Wednesday, July 20, 2011

The Schoolboy

It has been said that the game of golf reveals a person's true character. The game also teaches life lessons that cannot be learned in a classroom. This is especially true for junior golfers. The Schoolboy is a day in the life of a reluctant junior golfer who is forced to play in the local junior golf tournament. Tony Rosa captures the angst and insecurities of the protagonist, "Sam, the main character, is in the middle of his first day of being kicked out of the nest himself. His mother has done her work and it is up to him to see if he can fly."
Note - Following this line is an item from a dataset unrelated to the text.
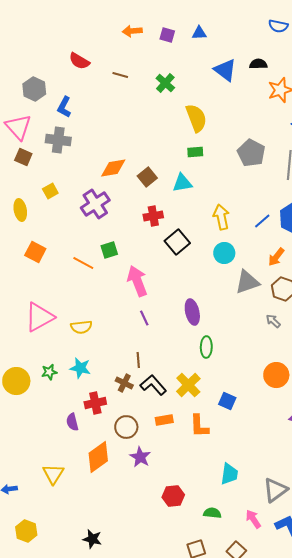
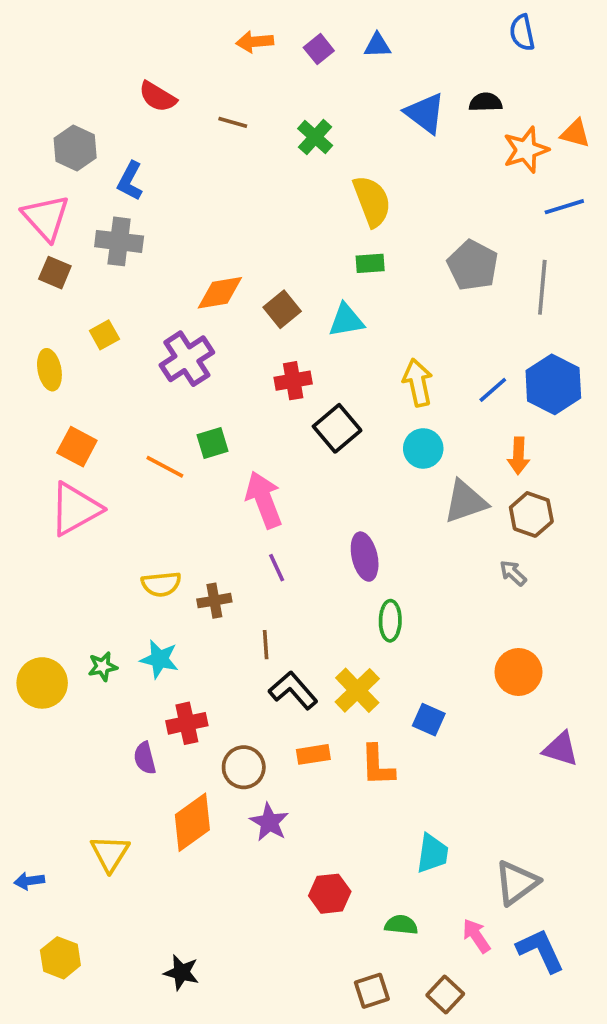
blue semicircle: (278, 26) -> (522, 33), turned 66
purple square: (167, 35) -> (319, 49), turned 35
orange arrow: (276, 257) -> (518, 456), turned -36
pink triangle: (39, 317) -> (75, 509), moved
brown cross: (124, 383) -> (214, 601), moved, turned -36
Golf is the least of Sam's problems. His father died and he is feeling his way through his teens as the man of the house. He has a little brother in the tournament, too. Sam's grouping for the tournament is a slice of life from both sides of the tracks. His partners include a country club kid, a cheater, and a hustler. Sam's core values are tested from the first tee until play is stopped.

Set in the 1980s, Sam's world of golf does not include Tiger Woods, PS3, or junior golf programs. He learned the game from his grandfather. His golf resume consists of hitting balls in the park with friends. He is alone, yet he is brave. The Schoolboy was inspired from Rosa's own experiences as a teen, "I asked myself: What was the first time you ever felt like you were on your own? I immediately thought about my mother dropping me off at the municipal golf course to play in a junior golf tournament." He adds, "I signed up on my own and played with a group of strangers and could remember how alone, yet, how different things were going to be for me after I had proved I could do something on my own."

The saga that develops in The Schoolboy is a wonderful paradigm for young readers. Sam is tempted. Sam learns that guilt is a powerful emotion. Readers learn that if you are excluded based on your character and principles, then you have learned that bravery is not immediately rewarded. GOLFChicago highly recommends The Schoolboy for our junior golfers.